→ **To do**:
An identical copy of the data below is needed.
::::
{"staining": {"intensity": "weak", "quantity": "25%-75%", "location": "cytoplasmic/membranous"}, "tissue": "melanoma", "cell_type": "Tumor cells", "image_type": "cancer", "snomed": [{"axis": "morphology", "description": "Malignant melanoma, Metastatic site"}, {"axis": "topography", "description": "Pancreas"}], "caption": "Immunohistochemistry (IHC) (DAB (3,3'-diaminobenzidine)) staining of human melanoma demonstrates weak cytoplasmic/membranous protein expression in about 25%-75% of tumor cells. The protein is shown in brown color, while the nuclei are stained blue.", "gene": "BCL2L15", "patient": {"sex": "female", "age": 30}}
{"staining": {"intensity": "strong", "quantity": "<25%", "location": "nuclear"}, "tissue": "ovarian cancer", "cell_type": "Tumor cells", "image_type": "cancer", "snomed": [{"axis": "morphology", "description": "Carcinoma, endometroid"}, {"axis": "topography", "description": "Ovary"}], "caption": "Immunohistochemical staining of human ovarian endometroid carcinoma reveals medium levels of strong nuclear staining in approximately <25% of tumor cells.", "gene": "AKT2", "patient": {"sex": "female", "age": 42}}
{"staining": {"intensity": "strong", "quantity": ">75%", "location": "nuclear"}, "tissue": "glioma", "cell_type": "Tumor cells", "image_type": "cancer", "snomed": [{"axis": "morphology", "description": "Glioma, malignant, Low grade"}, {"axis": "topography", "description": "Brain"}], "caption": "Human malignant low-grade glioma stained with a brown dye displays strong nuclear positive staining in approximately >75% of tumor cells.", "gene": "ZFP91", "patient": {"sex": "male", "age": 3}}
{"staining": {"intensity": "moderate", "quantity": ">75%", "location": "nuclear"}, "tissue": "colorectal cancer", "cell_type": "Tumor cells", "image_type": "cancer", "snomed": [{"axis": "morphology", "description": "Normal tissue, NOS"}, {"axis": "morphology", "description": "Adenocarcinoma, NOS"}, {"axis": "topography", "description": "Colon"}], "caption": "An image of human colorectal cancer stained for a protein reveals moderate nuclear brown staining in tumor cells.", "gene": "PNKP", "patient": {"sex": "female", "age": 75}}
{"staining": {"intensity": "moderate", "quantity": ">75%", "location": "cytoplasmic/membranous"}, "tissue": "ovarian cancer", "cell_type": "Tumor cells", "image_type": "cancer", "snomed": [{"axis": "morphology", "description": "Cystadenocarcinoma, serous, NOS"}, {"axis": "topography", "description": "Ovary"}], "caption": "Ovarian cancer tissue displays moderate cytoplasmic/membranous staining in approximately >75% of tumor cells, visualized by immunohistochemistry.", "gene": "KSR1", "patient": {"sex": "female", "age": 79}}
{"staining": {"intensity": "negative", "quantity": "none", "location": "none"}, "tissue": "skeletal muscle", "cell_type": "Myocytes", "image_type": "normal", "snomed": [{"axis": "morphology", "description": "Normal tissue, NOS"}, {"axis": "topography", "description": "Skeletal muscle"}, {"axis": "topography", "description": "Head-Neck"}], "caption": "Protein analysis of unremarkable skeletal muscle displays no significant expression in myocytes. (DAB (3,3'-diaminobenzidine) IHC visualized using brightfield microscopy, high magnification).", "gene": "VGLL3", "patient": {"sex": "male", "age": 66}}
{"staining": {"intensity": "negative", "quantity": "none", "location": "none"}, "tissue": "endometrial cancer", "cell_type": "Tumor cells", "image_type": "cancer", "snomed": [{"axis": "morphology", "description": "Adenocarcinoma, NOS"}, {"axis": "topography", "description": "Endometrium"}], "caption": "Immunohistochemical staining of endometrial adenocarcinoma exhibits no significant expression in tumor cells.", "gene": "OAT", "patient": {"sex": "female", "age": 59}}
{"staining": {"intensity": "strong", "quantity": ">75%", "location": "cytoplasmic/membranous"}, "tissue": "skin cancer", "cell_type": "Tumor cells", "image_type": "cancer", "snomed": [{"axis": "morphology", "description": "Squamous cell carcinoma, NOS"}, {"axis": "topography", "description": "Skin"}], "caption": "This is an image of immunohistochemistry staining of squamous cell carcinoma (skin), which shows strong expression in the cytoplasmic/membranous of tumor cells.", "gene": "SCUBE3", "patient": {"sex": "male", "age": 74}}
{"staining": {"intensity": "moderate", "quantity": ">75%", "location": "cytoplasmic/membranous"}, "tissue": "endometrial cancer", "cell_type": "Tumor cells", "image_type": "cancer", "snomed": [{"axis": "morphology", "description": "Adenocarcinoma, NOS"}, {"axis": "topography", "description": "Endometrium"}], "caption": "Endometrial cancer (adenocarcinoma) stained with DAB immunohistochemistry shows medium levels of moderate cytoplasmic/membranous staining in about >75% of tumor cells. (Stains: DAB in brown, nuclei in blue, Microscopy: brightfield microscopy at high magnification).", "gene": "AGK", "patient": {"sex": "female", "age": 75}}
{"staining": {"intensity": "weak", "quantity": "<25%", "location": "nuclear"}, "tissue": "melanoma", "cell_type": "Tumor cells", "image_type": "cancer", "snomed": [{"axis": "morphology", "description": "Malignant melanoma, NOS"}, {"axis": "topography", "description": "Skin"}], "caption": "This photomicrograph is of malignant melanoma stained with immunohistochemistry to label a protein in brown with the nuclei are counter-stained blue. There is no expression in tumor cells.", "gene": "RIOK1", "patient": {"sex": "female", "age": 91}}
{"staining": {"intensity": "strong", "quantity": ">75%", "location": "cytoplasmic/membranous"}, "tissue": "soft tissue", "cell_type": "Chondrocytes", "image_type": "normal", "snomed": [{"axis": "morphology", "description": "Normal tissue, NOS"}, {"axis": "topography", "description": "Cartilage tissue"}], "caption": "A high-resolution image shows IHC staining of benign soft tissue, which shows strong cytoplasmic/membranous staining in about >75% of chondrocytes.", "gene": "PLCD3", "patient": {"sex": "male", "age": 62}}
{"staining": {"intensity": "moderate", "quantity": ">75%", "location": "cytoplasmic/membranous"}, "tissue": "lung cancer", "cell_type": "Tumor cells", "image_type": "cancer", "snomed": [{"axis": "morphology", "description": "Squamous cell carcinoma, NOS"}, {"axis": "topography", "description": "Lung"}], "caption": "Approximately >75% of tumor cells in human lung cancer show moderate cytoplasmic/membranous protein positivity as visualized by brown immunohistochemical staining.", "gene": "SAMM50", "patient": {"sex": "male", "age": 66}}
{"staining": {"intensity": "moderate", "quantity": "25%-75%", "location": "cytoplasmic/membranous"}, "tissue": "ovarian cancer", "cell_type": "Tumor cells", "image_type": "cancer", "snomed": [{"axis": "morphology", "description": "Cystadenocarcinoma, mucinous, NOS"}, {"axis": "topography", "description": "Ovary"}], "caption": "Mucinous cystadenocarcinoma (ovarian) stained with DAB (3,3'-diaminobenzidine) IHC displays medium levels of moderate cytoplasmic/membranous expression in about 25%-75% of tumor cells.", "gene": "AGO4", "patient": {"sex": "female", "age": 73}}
::::
→ **Expected answer**:
{"staining": {"intensity": "weak", "quantity": "25%-75%", "location": "cytoplasmic/membranous"}, "tissue": "melanoma", "cell_type": "Tumor cells", "image_type": "cancer", "snomed": [{"axis": "morphology", "description": "Malignant melanoma, Metastatic site"}, {"axis": "topography", "description": "Pancreas"}], "caption": "Immunohistochemistry (IHC) (DAB (3,3'-diaminobenzidine)) staining of human melanoma demonstrates weak cytoplasmic/membranous protein expression in about 25%-75% of tumor cells. The protein is shown in brown color, while the nuclei are stained blue.", "gene": "BCL2L15", "patient": {"sex": "female", "age": 30}}
{"staining": {"intensity": "strong", "quantity": "<25%", "location": "nuclear"}, "tissue": "ovarian cancer", "cell_type": "Tumor cells", "image_type": "cancer", "snomed": [{"axis": "morphology", "description": "Carcinoma, endometroid"}, {"axis": "topography", "description": "Ovary"}], "caption": "Immunohistochemical staining of human ovarian endometroid carcinoma reveals medium levels of strong nuclear staining in approximately <25% of tumor cells.", "gene": "AKT2", "patient": {"sex": "female", "age": 42}}
{"staining": {"intensity": "strong", "quantity": ">75%", "location": "nuclear"}, "tissue": "glioma", "cell_type": "Tumor cells", "image_type": "cancer", "snomed": [{"axis": "morphology", "description": "Glioma, malignant, Low grade"}, {"axis": "topography", "description": "Brain"}], "caption": "Human malignant low-grade glioma stained with a brown dye displays strong nuclear positive staining in approximately >75% of tumor cells.", "gene": "ZFP91", "patient": {"sex": "male", "age": 3}}
{"staining": {"intensity": "moderate", "quantity": ">75%", "location": "nuclear"}, "tissue": "colorectal cancer", "cell_type": "Tumor cells", "image_type": "cancer", "snomed": [{"axis": "morphology", "description": "Normal tissue, NOS"}, {"axis": "morphology", "description": "Adenocarcinoma, NOS"}, {"axis": "topography", "description": "Colon"}], "caption": "An image of human colorectal cancer stained for a protein reveals moderate nuclear brown staining in tumor cells.", "gene": "PNKP", "patient": {"sex": "female", "age": 75}}
{"staining": {"intensity": "moderate", "quantity": ">75%", "location": "cytoplasmic/membranous"}, "tissue": "ovarian cancer", "cell_type": "Tumor cells", "image_type": "cancer", "snomed": [{"axis": "morphology", "description": "Cystadenocarcinoma, serous, NOS"}, {"axis": "topography", "description": "Ovary"}], "caption": "Ovarian cancer tissue displays moderate cytoplasmic/membranous staining in approximately >75% of tumor cells, visualized by immunohistochemistry.", "gene": "KSR1", "patient": {"sex": "female", "age": 79}}
{"staining": {"intensity": "negative", "quantity": "none", "location": "none"}, "tissue": "skeletal muscle", "cell_type": "Myocytes", "image_type": "normal", "snomed": [{"axis": "morphology", "description": "Normal tissue, NOS"}, {"axis": "topography", "description": "Skeletal muscle"}, {"axis": "topography", "description": "Head-Neck"}], "caption": "Protein analysis of unremarkable skeletal muscle displays no significant expression in myocytes. (DAB (3,3'-diaminobenzidine) IHC visualized using brightfield microscopy, high magnification).", "gene": "VGLL3", "patient": {"sex": "male", "age": 66}}
{"staining": {"intensity": "negative", "quantity": "none", "location": "none"}, "tissue": "endometrial cancer", "cell_type": "Tumor cells", "image_type": "cancer", "snomed": [{"axis": "morphology", "description": "Adenocarcinoma, NOS"}, {"axis": "topography", "description": "Endometrium"}], "caption": "Immunohistochemical staining of endometrial adenocarcinoma exhibits no significant expression in tumor cells.", "gene": "OAT", "patient": {"sex": "female", "age": 59}}
{"staining": {"intensity": "strong", "quantity": ">75%", "location": "cytoplasmic/membranous"}, "tissue": "skin cancer", "cell_type": "Tumor cells", "image_type": "cancer", "snomed": [{"axis": "morphology", "description": "Squamous cell carcinoma, NOS"}, {"axis": "topography", "description": "Skin"}], "caption": "This is an image of immunohistochemistry staining of squamous cell carcinoma (skin), which shows strong expression in the cytoplasmic/membranous of tumor cells.", "gene": "SCUBE3", "patient": {"sex": "male", "age": 74}}
{"staining": {"intensity": "moderate", "quantity": ">75%", "location": "cytoplasmic/membranous"}, "tissue": "endometrial cancer", "cell_type": "Tumor cells", "image_type": "cancer", "snomed": [{"axis": "morphology", "description": "Adenocarcinoma, NOS"}, {"axis": "topography", "description": "Endometrium"}], "caption": "Endometrial cancer (adenocarcinoma) stained with DAB immunohistochemistry shows medium levels of moderate cytoplasmic/membranous staining in about >75% of tumor cells. (Stains: DAB in brown, nuclei in blue, Microscopy: brightfield microscopy at high magnification).", "gene": "AGK", "patient": {"sex": "female", "age": 75}}
{"staining": {"intensity": "weak", "quantity": "<25%", "location": "nuclear"}, "tissue": "melanoma", "cell_type": "Tumor cells", "image_type": "cancer", "snomed": [{"axis": "morphology", "description": "Malignant melanoma, NOS"}, {"axis": "topography", "description": "Skin"}], "caption": "This photomicrograph is of malignant melanoma stained with immunohistochemistry to label a protein in brown with the nuclei are counter-stained blue. There is no expression in tumor cells.", "gene": "RIOK1", "patient": {"sex": "female", "age": 91}}
{"staining": {"intensity": "strong", "quantity": ">75%", "location": "cytoplasmic/membranous"}, "tissue": "soft tissue", "cell_type": "Chondrocytes", "image_type": "normal", "snomed": [{"axis": "morphology", "description": "Normal tissue, NOS"}, {"axis": "topography", "description": "Cartilage tissue"}], "caption": "A high-resolution image shows IHC staining of benign soft tissue, which shows strong cytoplasmic/membranous staining in about >75% of chondrocytes.", "gene": "PLCD3", "patient": {"sex": "male", "age": 62}}
{"staining": {"intensity": "moderate", "quantity": ">75%", "location": "cytoplasmic/membranous"}, "tissue": "lung cancer", "cell_type": "Tumor cells", "image_type": "cancer", "snomed": [{"axis": "morphology", "description": "Squamous cell carcinoma, NOS"}, {"axis": "topography", "description": "Lung"}], "caption": "Approximately >75% of tumor cells in human lung cancer show moderate cytoplasmic/membranous protein positivity as visualized by brown immunohistochemical staining.", "gene": "SAMM50", "patient": {"sex": "male", "age": 66}}
{"staining": {"intensity": "moderate", "quantity": "25%-75%", "location": "cytoplasmic/membranous"}, "tissue": "ovarian cancer", "cell_type": "Tumor cells", "image_type": "cancer", "snomed": [{"axis": "morphology", "description": "Cystadenocarcinoma, mucinous, NOS"}, {"axis": "topography", "description": "Ovary"}], "caption": "Mucinous cystadenocarcinoma (ovarian) stained with DAB (3,3'-diaminobenzidine) IHC displays medium levels of moderate cytoplasmic/membranous expression in about 25%-75% of tumor cells.", "gene": "AGO4", "patient": {"sex": "female", "age": 73}}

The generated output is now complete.